### Data listing:
- Opening Delimiter -
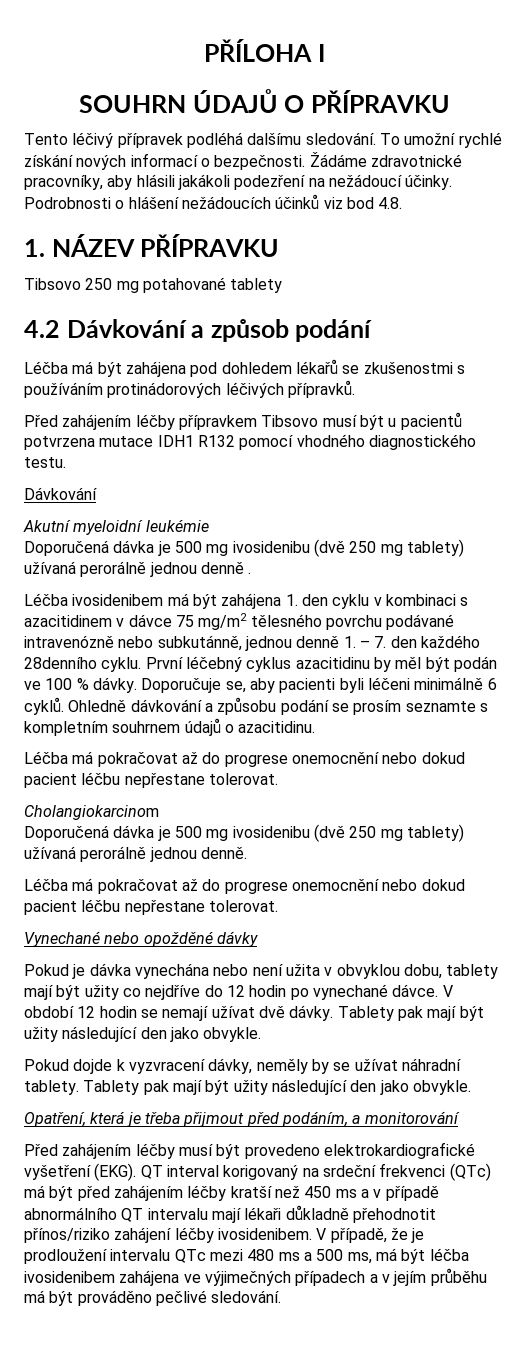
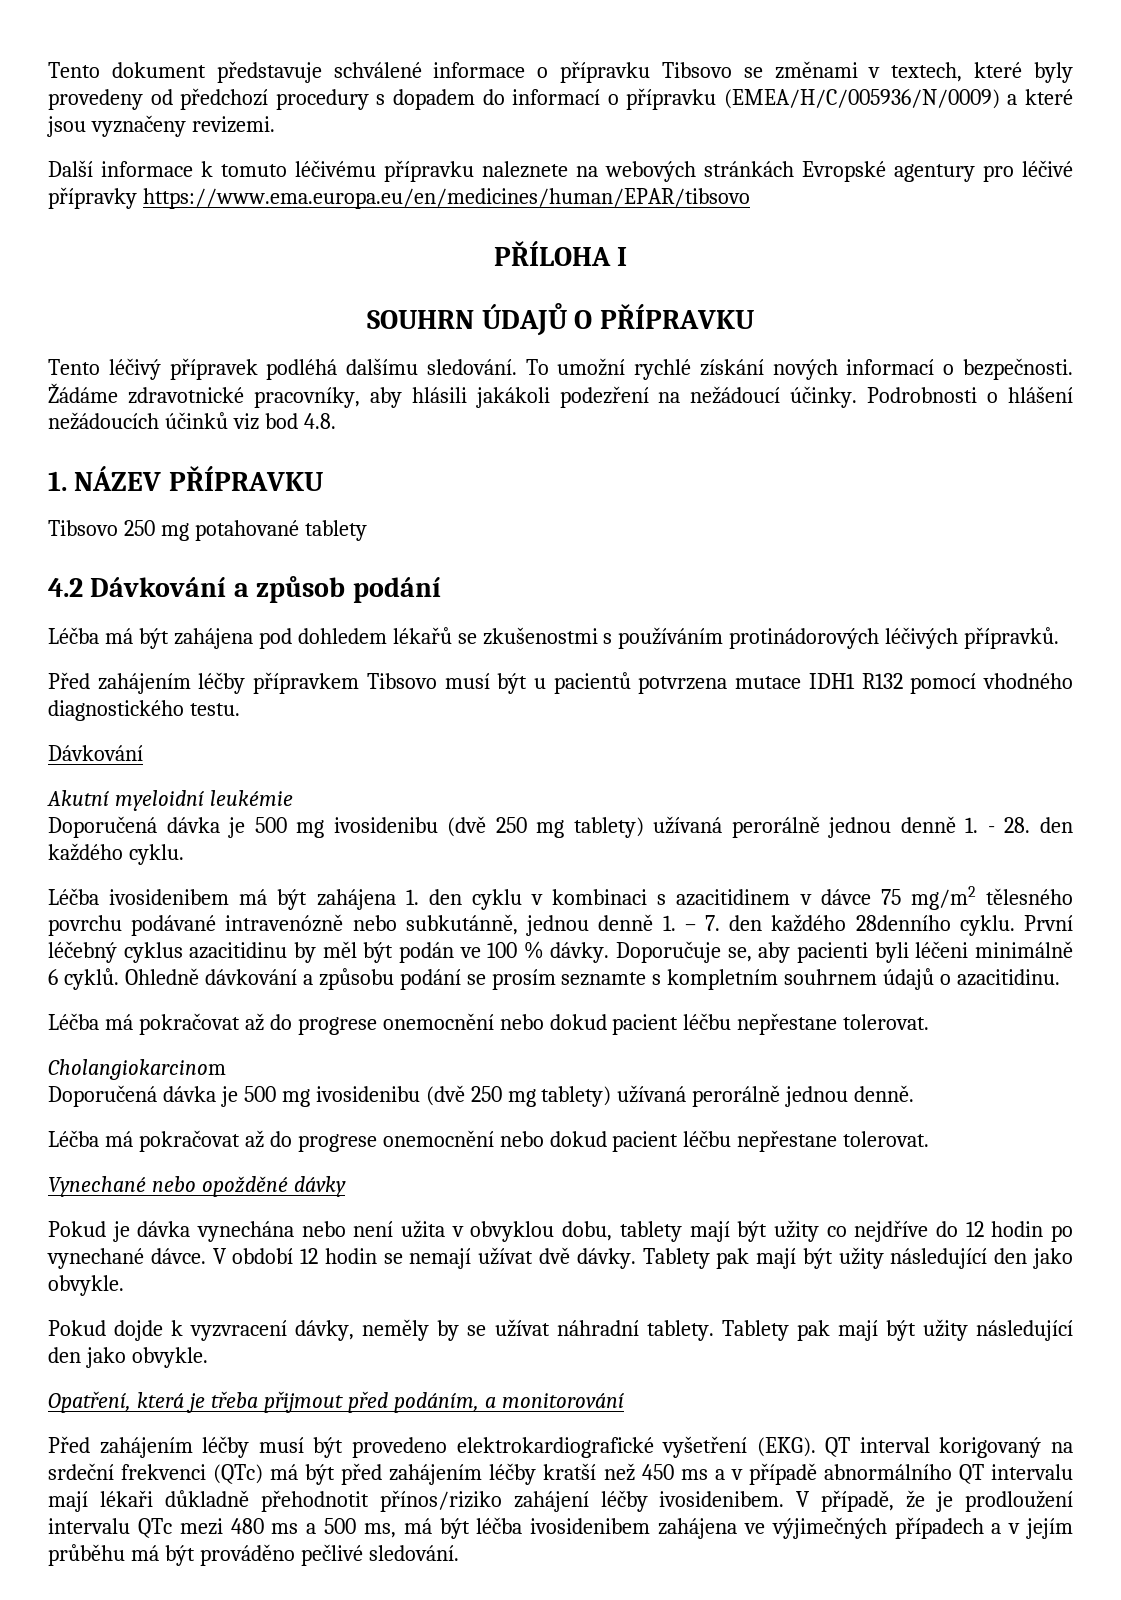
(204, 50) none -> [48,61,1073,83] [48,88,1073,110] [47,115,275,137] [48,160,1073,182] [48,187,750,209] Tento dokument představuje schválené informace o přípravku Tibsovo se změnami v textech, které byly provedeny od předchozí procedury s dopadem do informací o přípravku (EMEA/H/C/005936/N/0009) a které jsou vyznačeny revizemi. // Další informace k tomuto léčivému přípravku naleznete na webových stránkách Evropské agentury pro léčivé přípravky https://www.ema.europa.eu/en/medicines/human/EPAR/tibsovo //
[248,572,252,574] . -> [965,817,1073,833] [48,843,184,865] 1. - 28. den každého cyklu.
- Closing Delimiter -
- Opening Delimiter -
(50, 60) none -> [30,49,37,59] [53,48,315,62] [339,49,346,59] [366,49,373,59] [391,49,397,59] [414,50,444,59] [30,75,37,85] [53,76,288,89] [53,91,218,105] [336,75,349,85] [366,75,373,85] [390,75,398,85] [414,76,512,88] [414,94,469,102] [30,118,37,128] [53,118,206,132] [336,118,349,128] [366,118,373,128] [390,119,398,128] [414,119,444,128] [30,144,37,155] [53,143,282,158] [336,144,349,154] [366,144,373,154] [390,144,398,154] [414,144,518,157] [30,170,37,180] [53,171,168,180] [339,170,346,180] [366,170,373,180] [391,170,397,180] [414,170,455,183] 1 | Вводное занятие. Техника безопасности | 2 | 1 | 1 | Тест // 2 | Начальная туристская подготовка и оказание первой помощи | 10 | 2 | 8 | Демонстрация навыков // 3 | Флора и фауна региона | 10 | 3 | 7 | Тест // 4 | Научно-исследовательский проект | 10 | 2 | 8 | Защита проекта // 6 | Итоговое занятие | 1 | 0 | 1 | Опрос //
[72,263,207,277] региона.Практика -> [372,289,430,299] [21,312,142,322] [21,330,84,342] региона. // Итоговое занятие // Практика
- Closing Delimiter -
- Opening Delimiter -
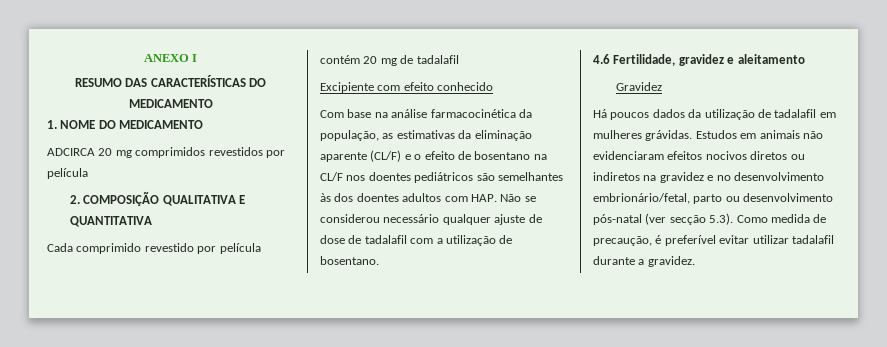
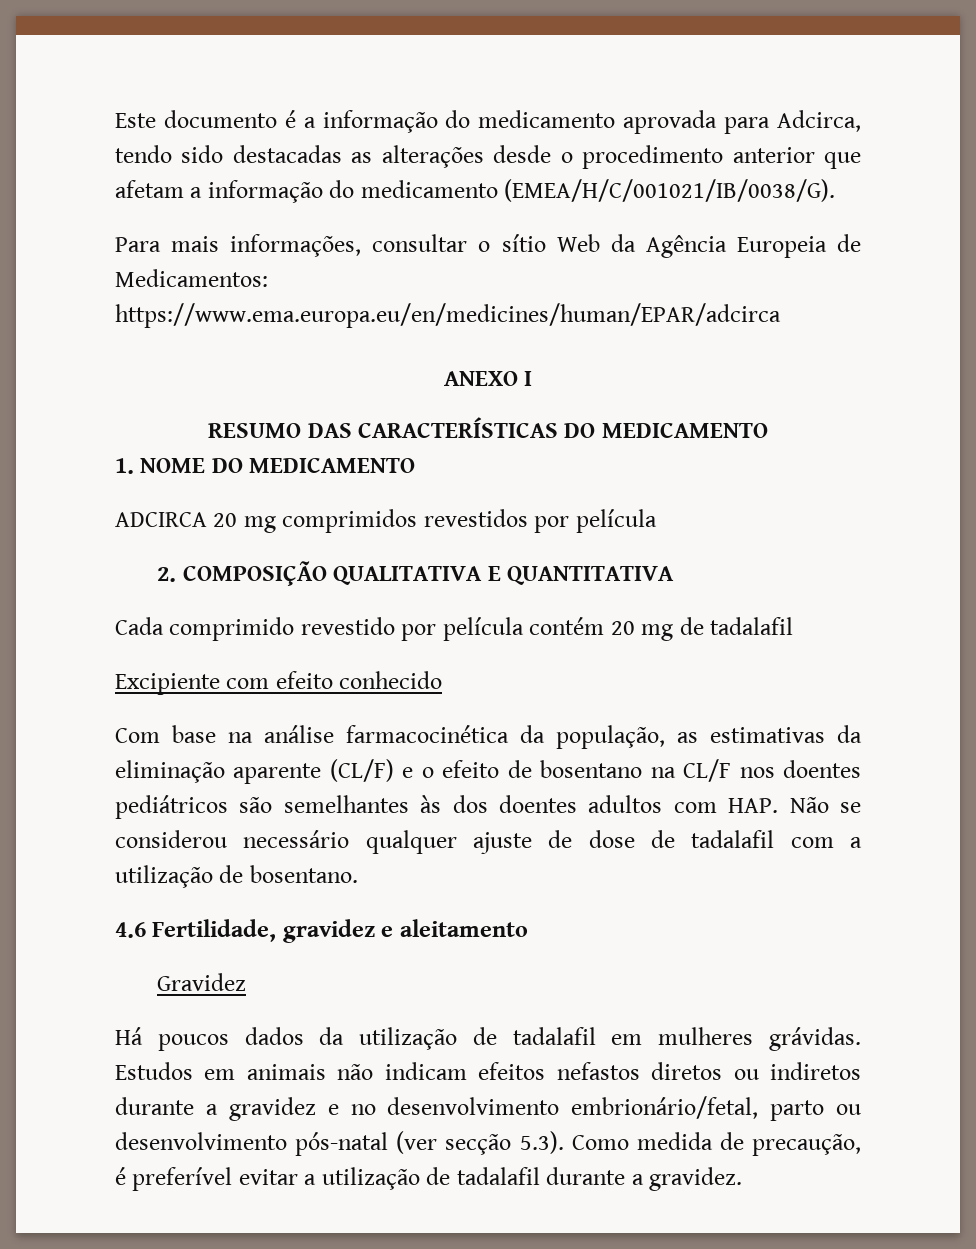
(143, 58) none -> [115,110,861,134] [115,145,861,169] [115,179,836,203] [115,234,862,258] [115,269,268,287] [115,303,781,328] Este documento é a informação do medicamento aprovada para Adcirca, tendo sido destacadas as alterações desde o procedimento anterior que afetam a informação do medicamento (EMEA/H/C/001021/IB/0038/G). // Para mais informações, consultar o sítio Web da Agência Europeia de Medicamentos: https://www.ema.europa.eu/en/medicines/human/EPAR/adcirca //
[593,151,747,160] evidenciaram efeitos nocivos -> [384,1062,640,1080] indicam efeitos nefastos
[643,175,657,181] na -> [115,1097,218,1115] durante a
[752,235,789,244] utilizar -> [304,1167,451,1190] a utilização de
- Closing Delimiter -
### Problem description:
Set down, unchanged, only those lines above that fall between the line with "(204, 50) none" and the line with "[248,572,252,574] . ->", the two end lines included.

### Answer box:
(204, 50) none -> [48,61,1073,83] [48,88,1073,110] [47,115,275,137] [48,160,1073,182] [48,187,750,209] Tento dokument představuje schválené informace o přípravku Tibsovo se změnami v textech, které byly provedeny od předchozí procedury s dopadem do informací o přípravku (EMEA/H/C/005936/N/0009) a které jsou vyznačeny revizemi. // Další informace k tomuto léčivému přípravku naleznete na webových stránkách Evropské agentury pro léčivé přípravky https://www.ema.europa.eu/en/medicines/human/EPAR/tibsovo //
[248,572,252,574] . -> [965,817,1073,833] [48,843,184,865] 1. - 28. den každého cyklu.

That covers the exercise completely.